━━━━━ RECORDS SUPPLIED

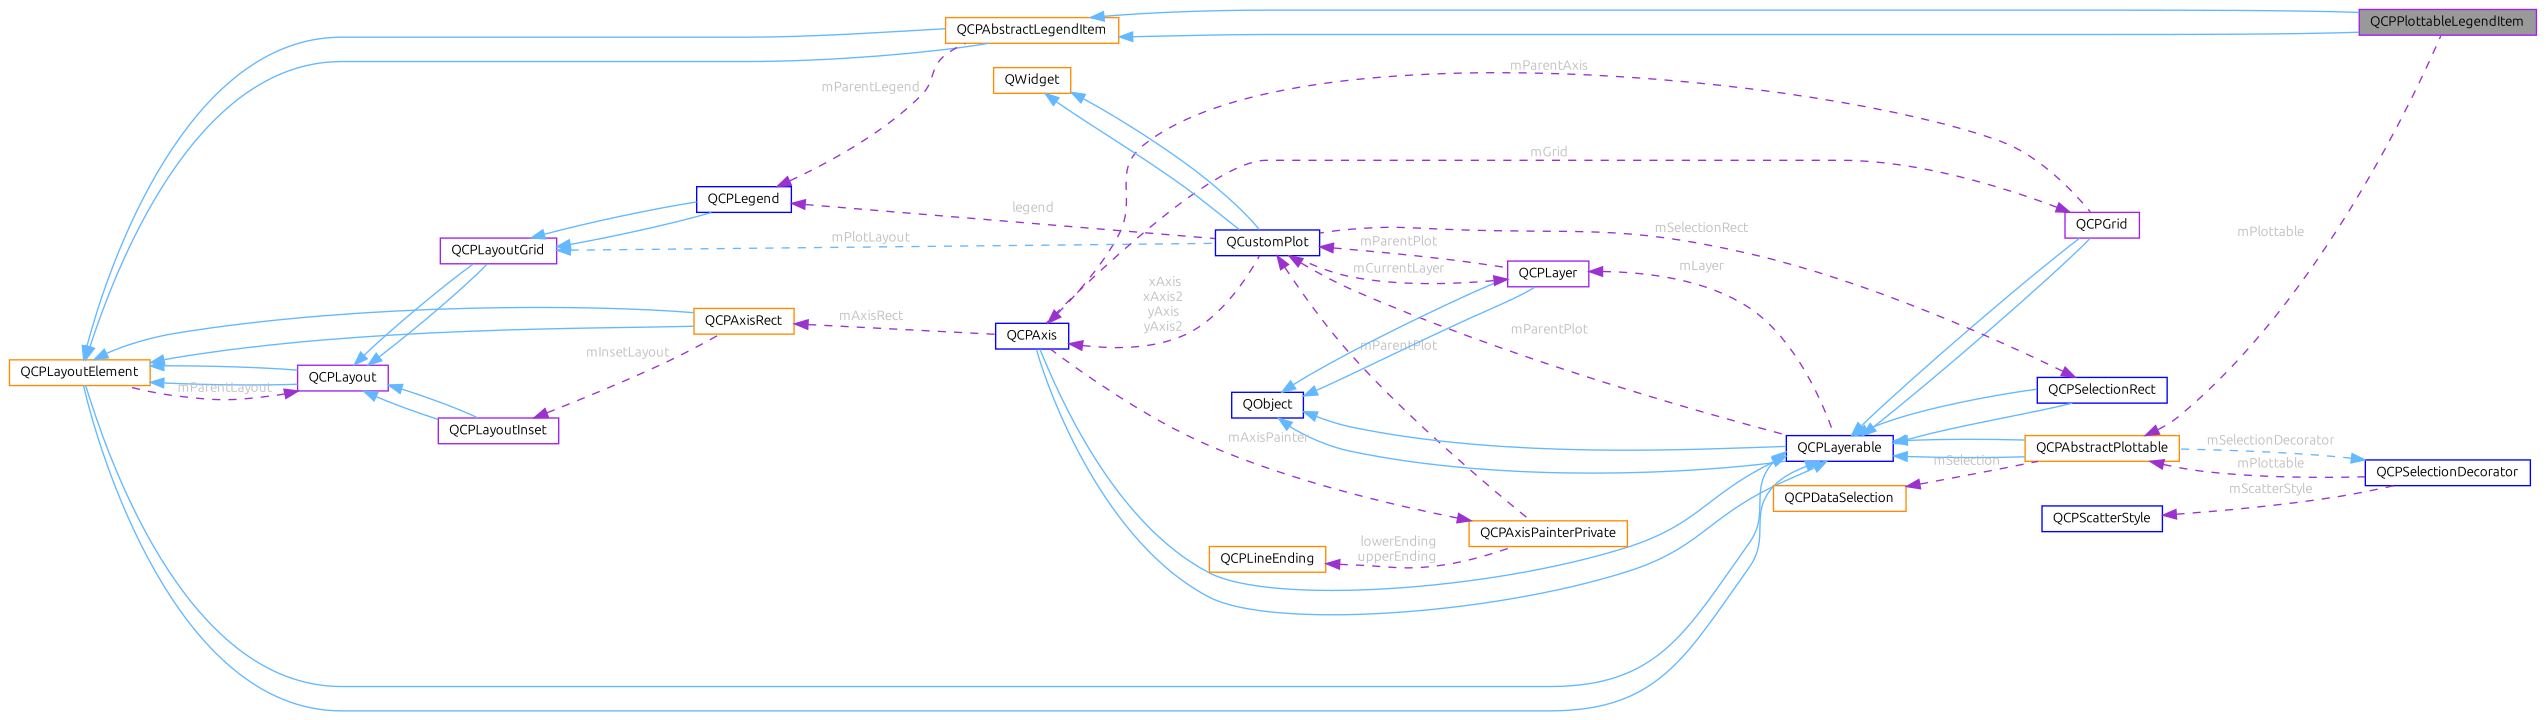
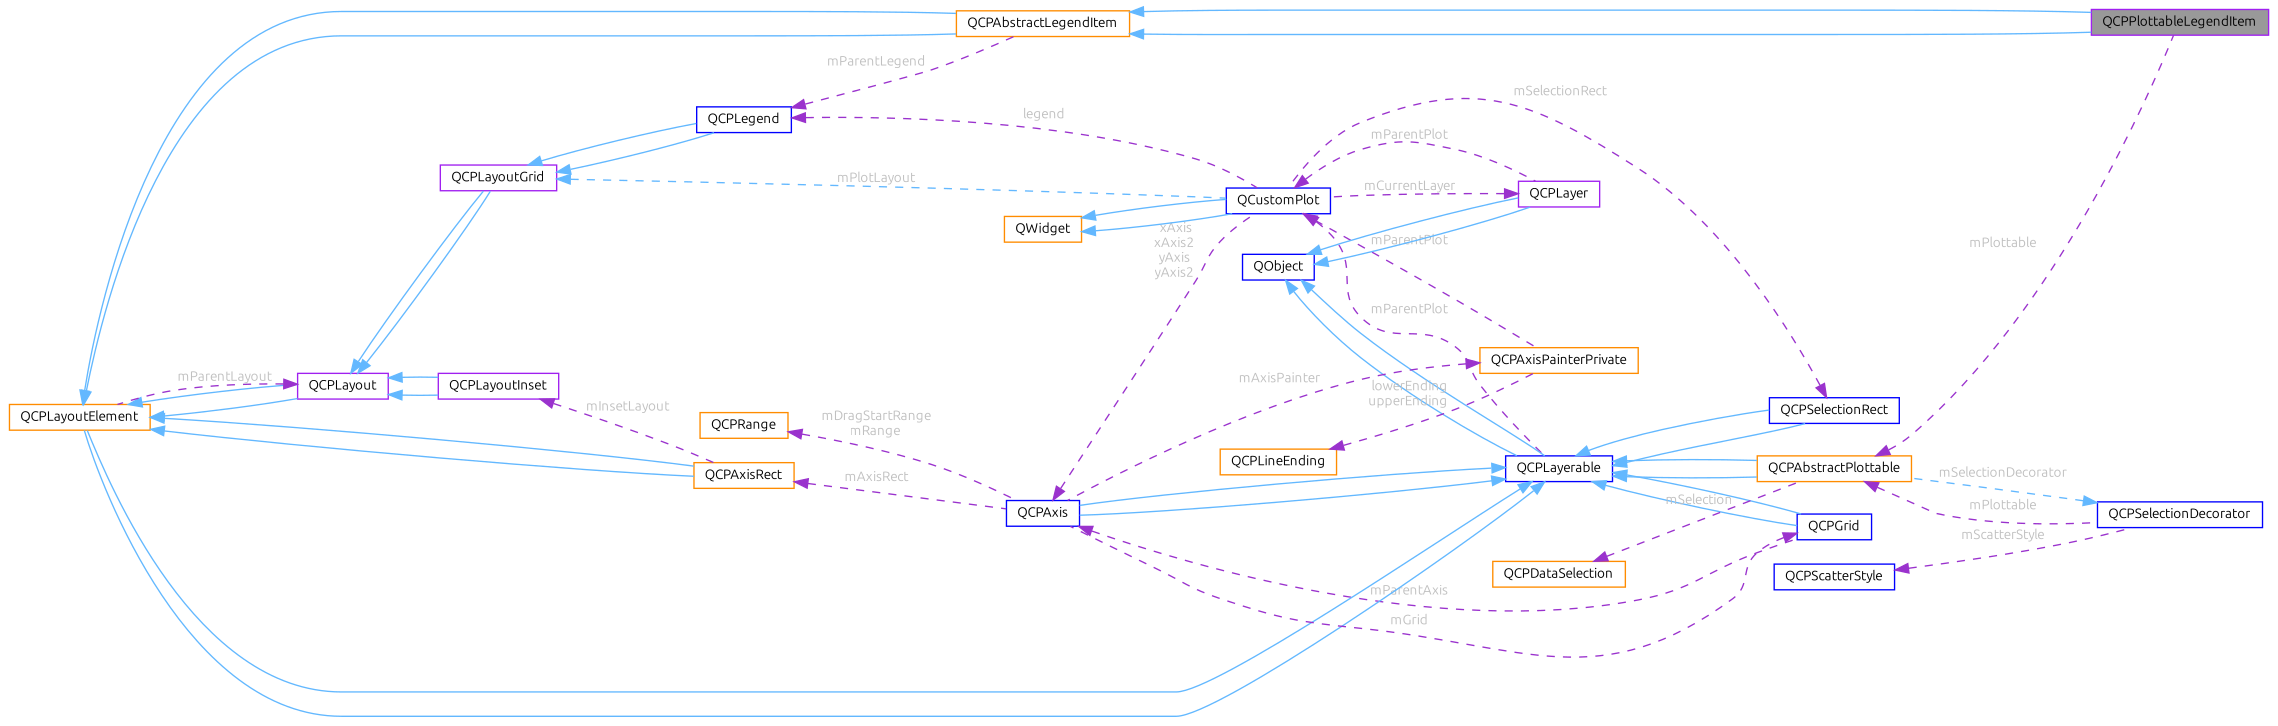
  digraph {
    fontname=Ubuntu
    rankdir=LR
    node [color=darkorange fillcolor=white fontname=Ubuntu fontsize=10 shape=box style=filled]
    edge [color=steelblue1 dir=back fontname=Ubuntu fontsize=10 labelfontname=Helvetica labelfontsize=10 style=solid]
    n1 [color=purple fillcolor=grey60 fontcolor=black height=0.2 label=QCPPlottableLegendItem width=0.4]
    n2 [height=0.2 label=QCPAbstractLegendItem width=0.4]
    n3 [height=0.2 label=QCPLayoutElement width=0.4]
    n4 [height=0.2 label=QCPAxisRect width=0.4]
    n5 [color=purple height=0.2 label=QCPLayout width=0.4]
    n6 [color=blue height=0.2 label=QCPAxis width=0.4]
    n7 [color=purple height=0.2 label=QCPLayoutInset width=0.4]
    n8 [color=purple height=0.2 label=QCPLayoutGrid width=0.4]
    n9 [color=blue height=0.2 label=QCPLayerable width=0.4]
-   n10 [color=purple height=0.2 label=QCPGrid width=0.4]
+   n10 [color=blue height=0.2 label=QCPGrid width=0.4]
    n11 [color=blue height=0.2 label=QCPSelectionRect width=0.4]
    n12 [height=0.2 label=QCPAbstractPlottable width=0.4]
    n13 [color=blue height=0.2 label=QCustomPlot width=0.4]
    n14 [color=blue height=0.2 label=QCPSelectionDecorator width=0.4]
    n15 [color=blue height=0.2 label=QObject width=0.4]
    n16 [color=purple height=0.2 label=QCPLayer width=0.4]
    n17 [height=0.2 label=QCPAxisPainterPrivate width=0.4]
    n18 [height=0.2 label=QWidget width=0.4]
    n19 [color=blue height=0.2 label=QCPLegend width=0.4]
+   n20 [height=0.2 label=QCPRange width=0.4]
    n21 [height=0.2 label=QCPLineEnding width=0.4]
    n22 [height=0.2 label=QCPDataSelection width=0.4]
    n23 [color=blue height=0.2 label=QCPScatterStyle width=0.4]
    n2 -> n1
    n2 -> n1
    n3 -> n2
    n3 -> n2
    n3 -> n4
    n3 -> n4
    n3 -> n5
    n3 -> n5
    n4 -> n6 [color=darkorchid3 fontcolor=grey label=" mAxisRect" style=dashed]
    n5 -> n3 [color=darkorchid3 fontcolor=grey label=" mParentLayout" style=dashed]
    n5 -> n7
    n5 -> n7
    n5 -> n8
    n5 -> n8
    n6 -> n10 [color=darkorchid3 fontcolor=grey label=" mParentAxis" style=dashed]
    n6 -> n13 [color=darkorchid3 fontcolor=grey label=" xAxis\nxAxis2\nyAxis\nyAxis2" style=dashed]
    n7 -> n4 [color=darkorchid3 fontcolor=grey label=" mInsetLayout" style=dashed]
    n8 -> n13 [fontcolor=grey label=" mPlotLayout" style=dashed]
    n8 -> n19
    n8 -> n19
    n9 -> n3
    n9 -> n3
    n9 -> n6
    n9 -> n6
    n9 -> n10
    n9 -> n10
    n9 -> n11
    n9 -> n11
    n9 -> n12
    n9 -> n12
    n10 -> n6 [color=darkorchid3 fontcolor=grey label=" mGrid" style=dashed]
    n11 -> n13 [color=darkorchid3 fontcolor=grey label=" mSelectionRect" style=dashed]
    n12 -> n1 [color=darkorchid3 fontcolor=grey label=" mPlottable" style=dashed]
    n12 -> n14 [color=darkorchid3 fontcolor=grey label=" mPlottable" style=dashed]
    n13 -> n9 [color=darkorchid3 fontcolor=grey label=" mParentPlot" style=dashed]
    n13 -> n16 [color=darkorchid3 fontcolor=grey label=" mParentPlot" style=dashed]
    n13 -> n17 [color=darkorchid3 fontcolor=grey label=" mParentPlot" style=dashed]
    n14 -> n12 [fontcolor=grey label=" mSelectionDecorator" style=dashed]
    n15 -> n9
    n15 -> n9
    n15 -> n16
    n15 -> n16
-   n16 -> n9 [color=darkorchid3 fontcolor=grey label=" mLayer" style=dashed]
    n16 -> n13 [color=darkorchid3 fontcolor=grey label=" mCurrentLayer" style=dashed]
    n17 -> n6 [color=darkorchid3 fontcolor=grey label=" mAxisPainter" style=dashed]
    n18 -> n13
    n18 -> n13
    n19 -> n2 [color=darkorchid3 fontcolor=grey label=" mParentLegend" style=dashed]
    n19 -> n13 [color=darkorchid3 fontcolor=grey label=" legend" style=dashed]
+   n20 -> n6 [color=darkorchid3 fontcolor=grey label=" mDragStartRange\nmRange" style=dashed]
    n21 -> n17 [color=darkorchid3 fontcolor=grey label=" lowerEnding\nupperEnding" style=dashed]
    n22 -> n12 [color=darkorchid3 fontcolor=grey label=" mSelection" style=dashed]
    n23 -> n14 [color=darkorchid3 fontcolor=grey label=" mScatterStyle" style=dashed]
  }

━━━━━━━━━━

> _STATED PROBLEM_: Return every line of the material above word for word, leaving out the pictures.

> _WORKED ANSWER_:
  digraph {
    fontname=Ubuntu
    rankdir=LR
    node [color=darkorange fillcolor=white fontname=Ubuntu fontsize=10 shape=box style=filled]
    edge [color=steelblue1 dir=back fontname=Ubuntu fontsize=10 labelfontname=Helvetica labelfontsize=10 style=solid]
    n1 [color=purple fillcolor=grey60 fontcolor=black height=0.2 label=QCPPlottableLegendItem width=0.4]
    n2 [height=0.2 label=QCPAbstractLegendItem width=0.4]
    n3 [height=0.2 label=QCPLayoutElement width=0.4]
    n4 [height=0.2 label=QCPAxisRect width=0.4]
    n5 [color=purple height=0.2 label=QCPLayout width=0.4]
    n6 [color=blue height=0.2 label=QCPAxis width=0.4]
    n7 [color=purple height=0.2 label=QCPLayoutInset width=0.4]
    n8 [color=purple height=0.2 label=QCPLayoutGrid width=0.4]
    n9 [color=blue height=0.2 label=QCPLayerable width=0.4]
-   n10 [color=purple height=0.2 label=QCPGrid width=0.4]
+   n10 [color=blue height=0.2 label=QCPGrid width=0.4]
    n11 [color=blue height=0.2 label=QCPSelectionRect width=0.4]
    n12 [height=0.2 label=QCPAbstractPlottable width=0.4]
    n13 [color=blue height=0.2 label=QCustomPlot width=0.4]
    n14 [color=blue height=0.2 label=QCPSelectionDecorator width=0.4]
    n15 [color=blue height=0.2 label=QObject width=0.4]
    n16 [color=purple height=0.2 label=QCPLayer width=0.4]
    n17 [height=0.2 label=QCPAxisPainterPrivate width=0.4]
    n18 [height=0.2 label=QWidget width=0.4]
    n19 [color=blue height=0.2 label=QCPLegend width=0.4]
+   n20 [height=0.2 label=QCPRange width=0.4]
    n21 [height=0.2 label=QCPLineEnding width=0.4]
    n22 [height=0.2 label=QCPDataSelection width=0.4]
    n23 [color=blue height=0.2 label=QCPScatterStyle width=0.4]
    n2 -> n1
    n2 -> n1
    n3 -> n2
    n3 -> n2
    n3 -> n4
    n3 -> n4
    n3 -> n5
    n3 -> n5
    n4 -> n6 [color=darkorchid3 fontcolor=grey label=" mAxisRect" style=dashed]
    n5 -> n3 [color=darkorchid3 fontcolor=grey label=" mParentLayout" style=dashed]
    n5 -> n7
    n5 -> n7
    n5 -> n8
    n5 -> n8
    n6 -> n10 [color=darkorchid3 fontcolor=grey label=" mParentAxis" style=dashed]
    n6 -> n13 [color=darkorchid3 fontcolor=grey label=" xAxis\nxAxis2\nyAxis\nyAxis2" style=dashed]
    n7 -> n4 [color=darkorchid3 fontcolor=grey label=" mInsetLayout" style=dashed]
    n8 -> n13 [fontcolor=grey label=" mPlotLayout" style=dashed]
    n8 -> n19
    n8 -> n19
    n9 -> n3
    n9 -> n3
    n9 -> n6
    n9 -> n6
    n9 -> n10
    n9 -> n10
    n9 -> n11
    n9 -> n11
    n9 -> n12
    n9 -> n12
    n10 -> n6 [color=darkorchid3 fontcolor=grey label=" mGrid" style=dashed]
    n11 -> n13 [color=darkorchid3 fontcolor=grey label=" mSelectionRect" style=dashed]
    n12 -> n1 [color=darkorchid3 fontcolor=grey label=" mPlottable" style=dashed]
    n12 -> n14 [color=darkorchid3 fontcolor=grey label=" mPlottable" style=dashed]
    n13 -> n9 [color=darkorchid3 fontcolor=grey label=" mParentPlot" style=dashed]
    n13 -> n16 [color=darkorchid3 fontcolor=grey label=" mParentPlot" style=dashed]
    n13 -> n17 [color=darkorchid3 fontcolor=grey label=" mParentPlot" style=dashed]
    n14 -> n12 [fontcolor=grey label=" mSelectionDecorator" style=dashed]
    n15 -> n9
    n15 -> n9
    n15 -> n16
    n15 -> n16
-   n16 -> n9 [color=darkorchid3 fontcolor=grey label=" mLayer" style=dashed]
    n16 -> n13 [color=darkorchid3 fontcolor=grey label=" mCurrentLayer" style=dashed]
    n17 -> n6 [color=darkorchid3 fontcolor=grey label=" mAxisPainter" style=dashed]
    n18 -> n13
    n18 -> n13
    n19 -> n2 [color=darkorchid3 fontcolor=grey label=" mParentLegend" style=dashed]
    n19 -> n13 [color=darkorchid3 fontcolor=grey label=" legend" style=dashed]
+   n20 -> n6 [color=darkorchid3 fontcolor=grey label=" mDragStartRange\nmRange" style=dashed]
    n21 -> n17 [color=darkorchid3 fontcolor=grey label=" lowerEnding\nupperEnding" style=dashed]
    n22 -> n12 [color=darkorchid3 fontcolor=grey label=" mSelection" style=dashed]
    n23 -> n14 [color=darkorchid3 fontcolor=grey label=" mScatterStyle" style=dashed]
  }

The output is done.